| How to complete this task |
Starting at the line that contains "Figure 14. Real" and stopping at the line that contains "Figure 2 | Spectral", restate each line of the records below exactly. Omit the pictures.

Available data Start Marker

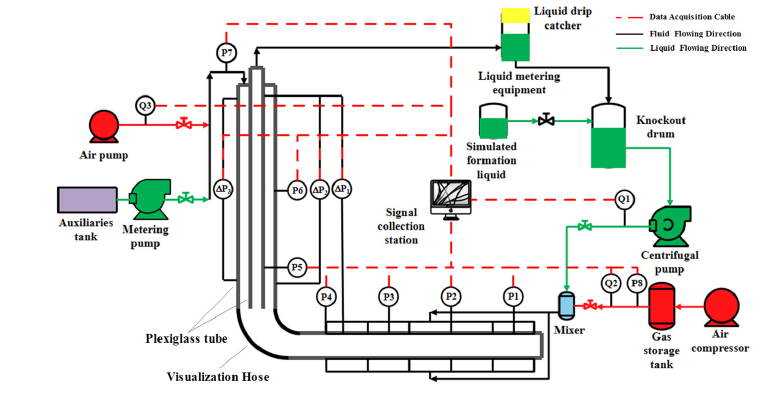
Figure 2. Schematic diagram of experimental device.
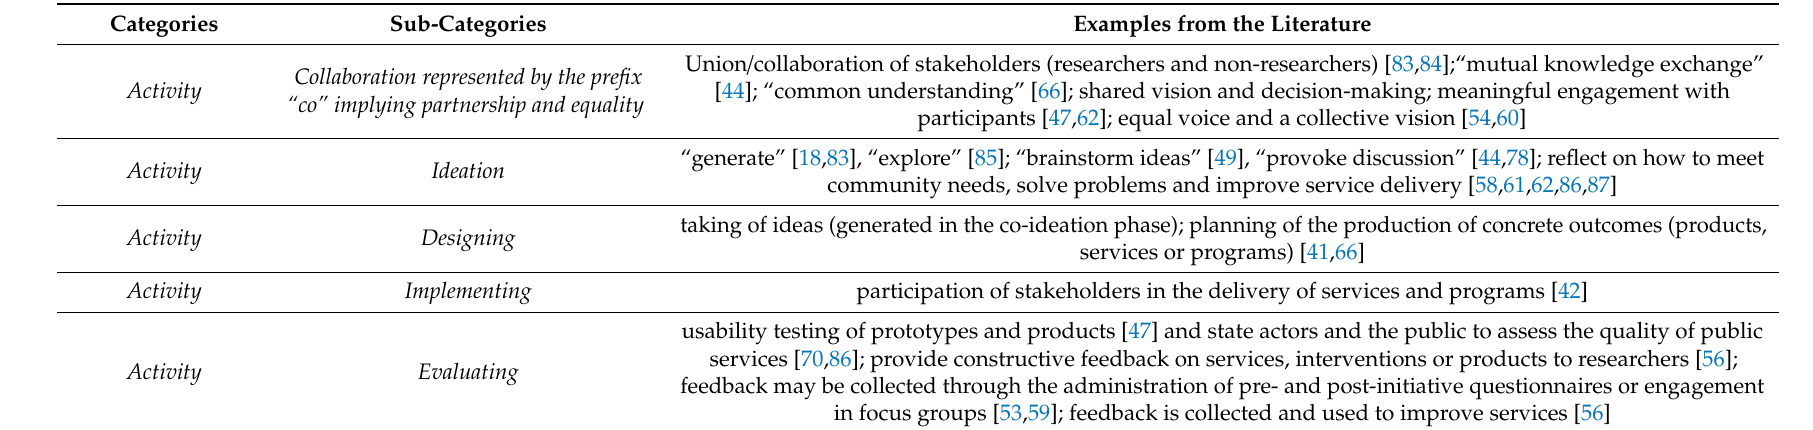
Table 3. Examples of latent and manifest content used to inform a new definition of “Co-Creation of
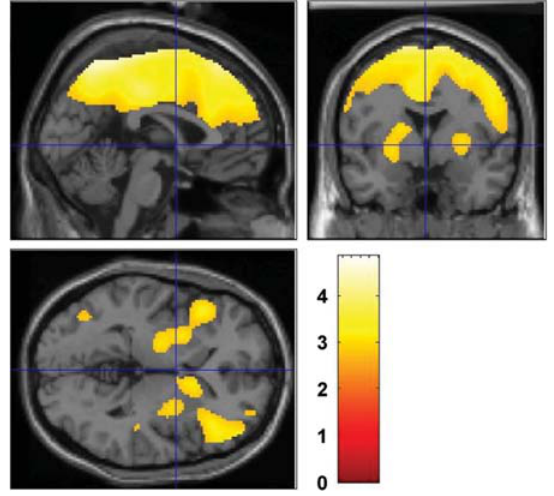
Figure 3. Differences in task activation between placebo (PL) and methylphenidate (MP). SPM results showing the areas that had greater increases in metabolism when the cognitive task was given with placebo versus when it was given with methylphenidate (MP). Comparisons correspond to paired t-tests (p , 0.005 uncorrected . 100 pixels). None of the brain regions had higher metabolism for the cognitive task when given with MP than with placebo.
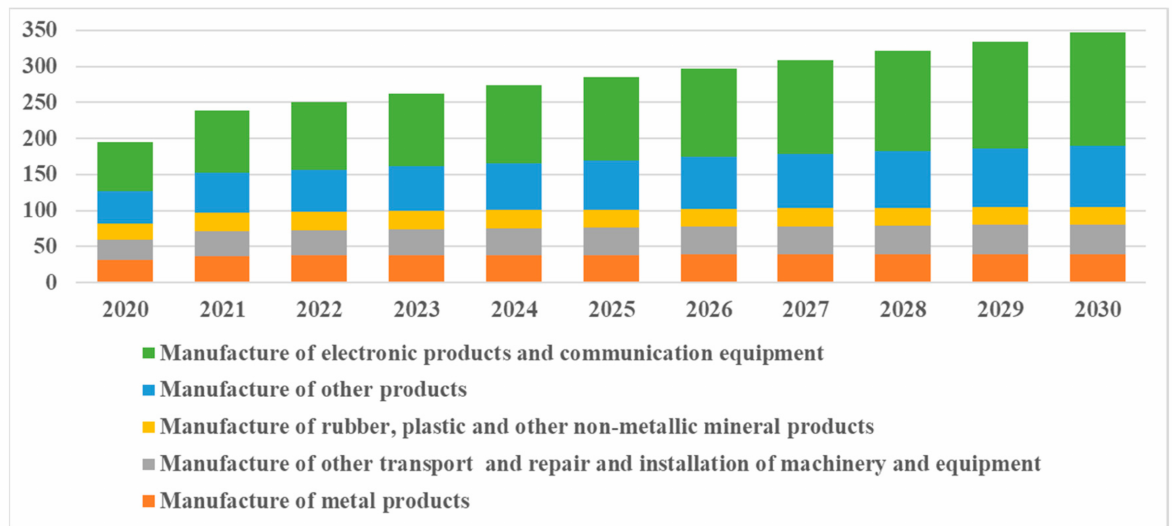
Figure 14. Real value added till 2030, million EUR (own estimation).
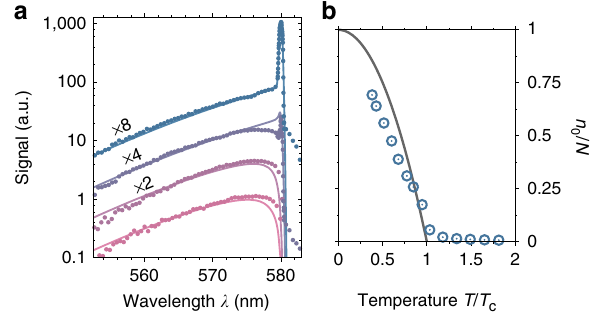
Figure 2 | Spectral photon distribution and condensate fraction. ( a ) Distribution of photon energies for increasing total photon number (circles). For clarity, the spectra have been vertically shifted. The observed spectra agree well with the expected 300K Bose–Einstein distribution functions (solid lines). ( b ) Condensate fraction n 0 / N versus the reduced Due to an imperfect saturation of the population of the thermal cloud, the condensate fraction is observed to be systematically below the theoretically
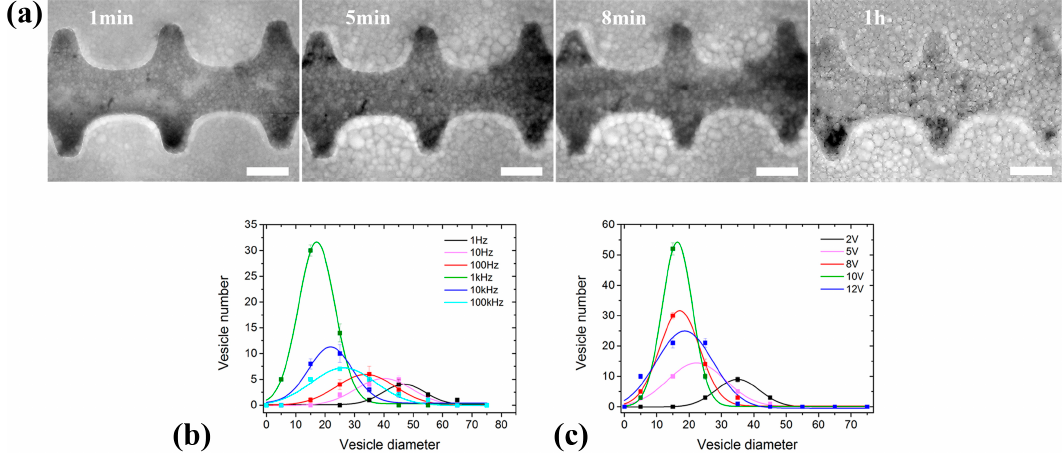
Figure 3. ( a ) The GUV formation process in the 2D electrode system at 8 V and 1 kHz. ( b , c ) The scatter diagram and Gaussian fitting curves for GUV diameters at different frequencies (8 V) and voltages (1 kHz), respectively. Where, the vesicle number was obtained in a subcell of the microchip. The GUVs with diameter within the interval of (0, 10) were classified into d = 5 μ m, and so on. The scale bar is 100 μ m.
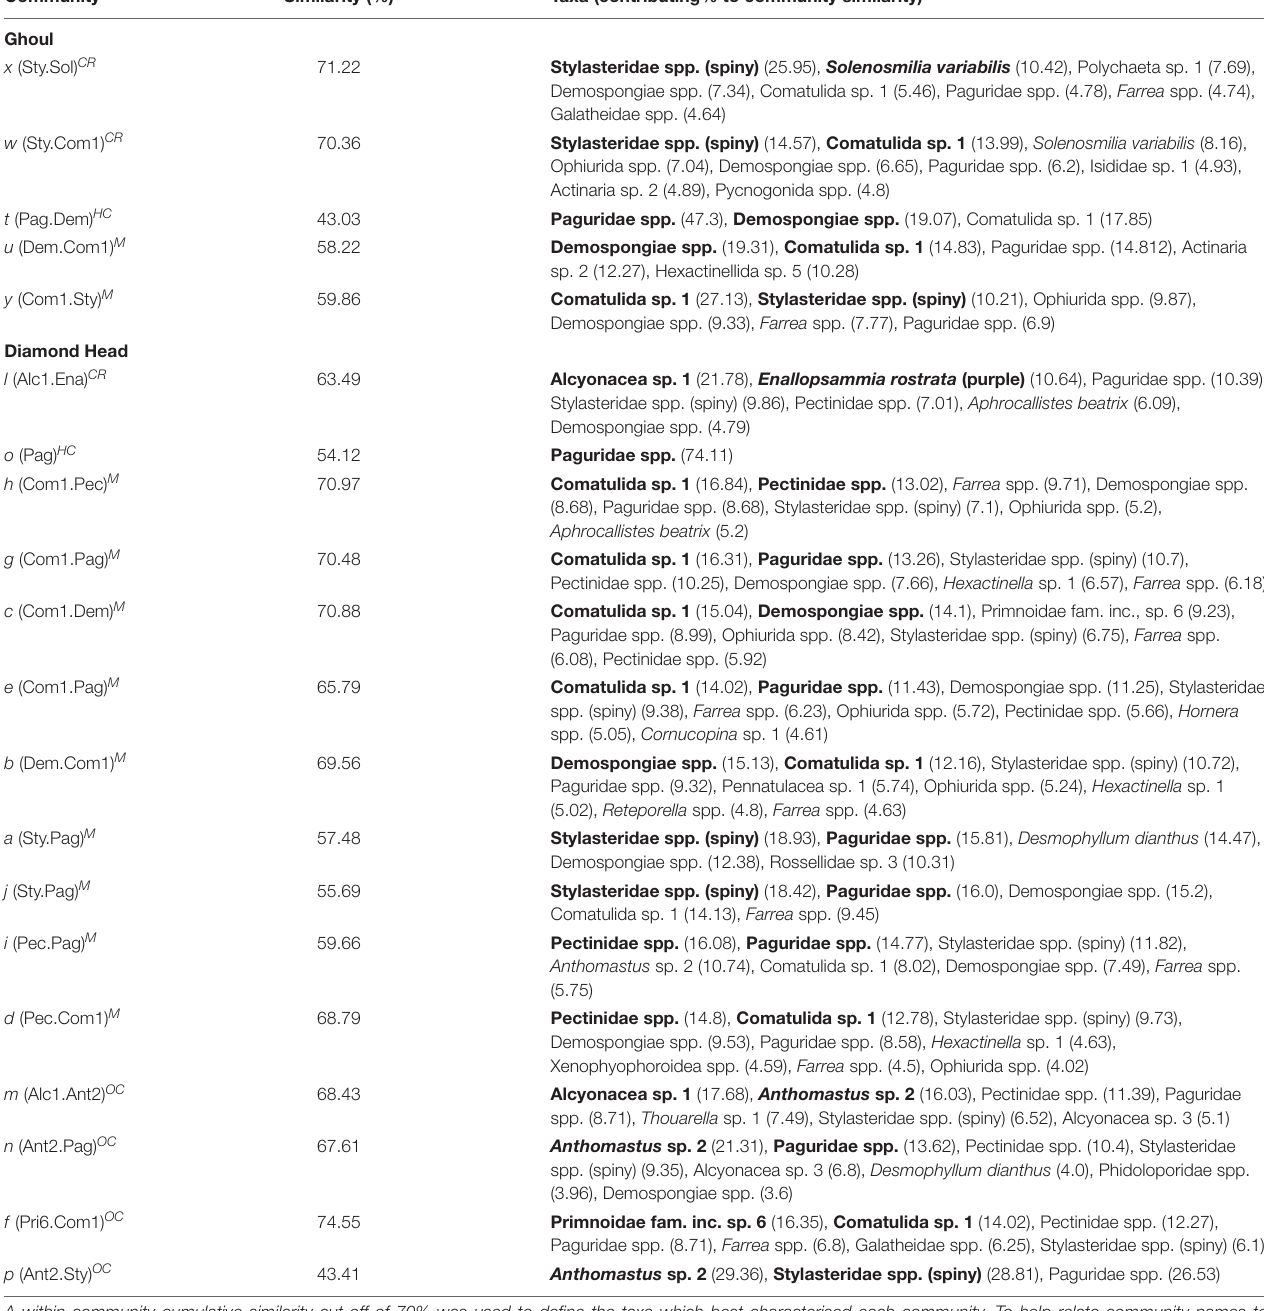
TABLE 2 | Similarity percentage results. Community Similarity (%) Taxa (contributing% to community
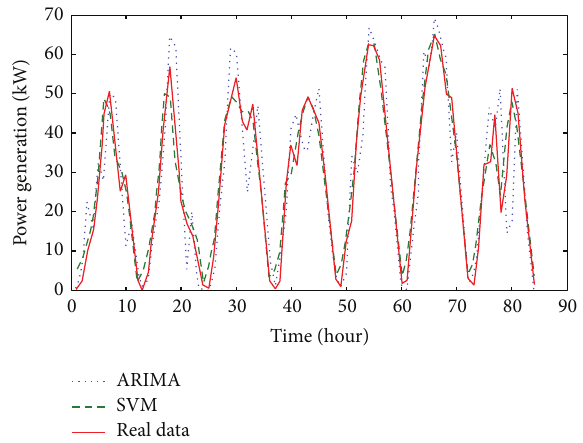
Figure 9: Forecasting resultsfor PVpower at NPU by using ARIMA and SVM.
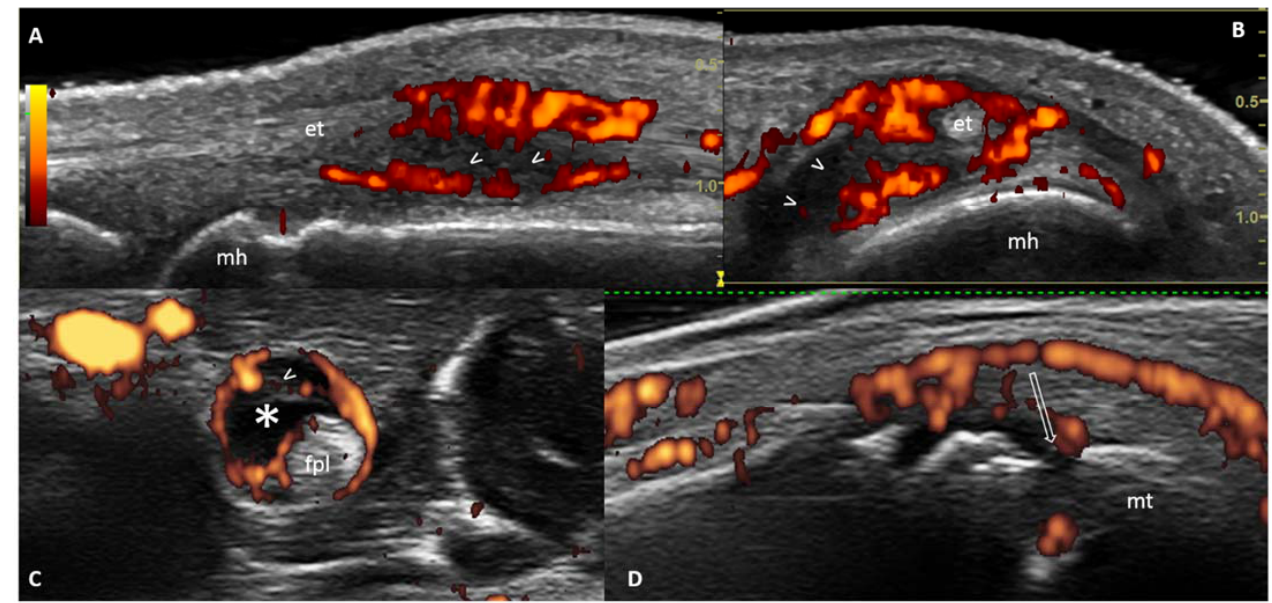
Figure 2. Representative ultrasound (US) findings in at-risk individuals with musculoskeletal symptoms but without clinical arthritis. Longitudinal ( A ) and transverse ( B ) US scan of the dorsal aspect of the 3rd metacarpophalangeal joint. US shows the presence of “active” synovitis, characterized by synovial hypertrophy (arrowheads) with PD signal (red spots) which also envelops the finger extensor tendon (et). ( C ) Transverse US scan of the flexor pollici longus tendon shows “active” tenosynovitis with synovial effusion (asterisk) and synovial hypertrophy (arrowhead) within the tendon sheath (asterisk) surrounded by PD signal (red spots). ( D ) Longitudinal US scan of the lateral aspect of the 5th metatarsophalangeal joint. Note the presence of a bone erosion (empty arrow) filled with power Doppler signal (red spots). Legend: et = finger extensor tendon; fpl = flexor pollici longus; mh = metacarpal head; mt = metatarsal head. (( A ) Di Matteo, personal images).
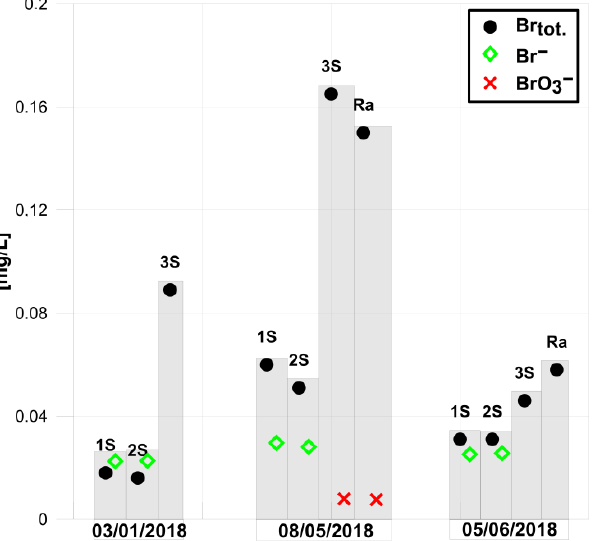
Figure 5. Concentrations of bromine, bromide and bromates in raw (1S) water, after filtration and UV radiation (2S), after disinfection (3S) and at users ’ homes (Ra).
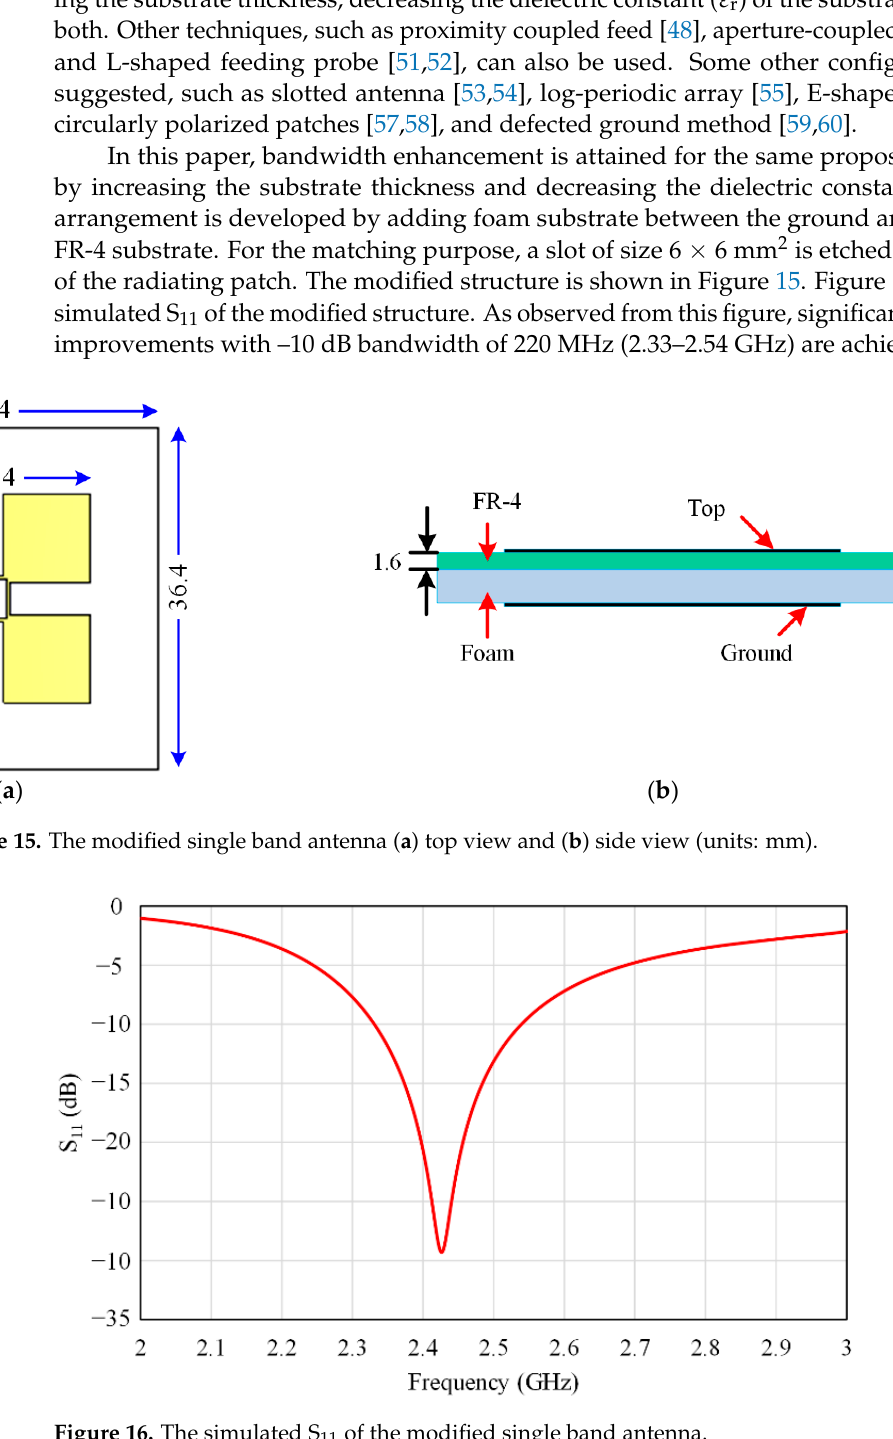
Figure 14. 2D radiation patterns of the dual-band slotted square patch antenna at ( a ) 2.4 GHz and ( b ) 2.8 GHz.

Available data End Marker

| Response box |
Figure 14. Real value added till 2030, million EUR (own estimation).
Figure 2 | Spectral photon distribution and condensate fraction. ( a ) Distribution of photon energies for increasing total photon number (circles). For clarity, the spectra have been vertically shifted. The observed spectra agree well with the expected 300K Bose–Einstein distribution functions (solid lines). ( b ) Condensate fraction n 0 / N versus the reduced Due to an imperfect saturation of the population of the thermal cloud, the condensate fraction is observed to be systematically below the theoretically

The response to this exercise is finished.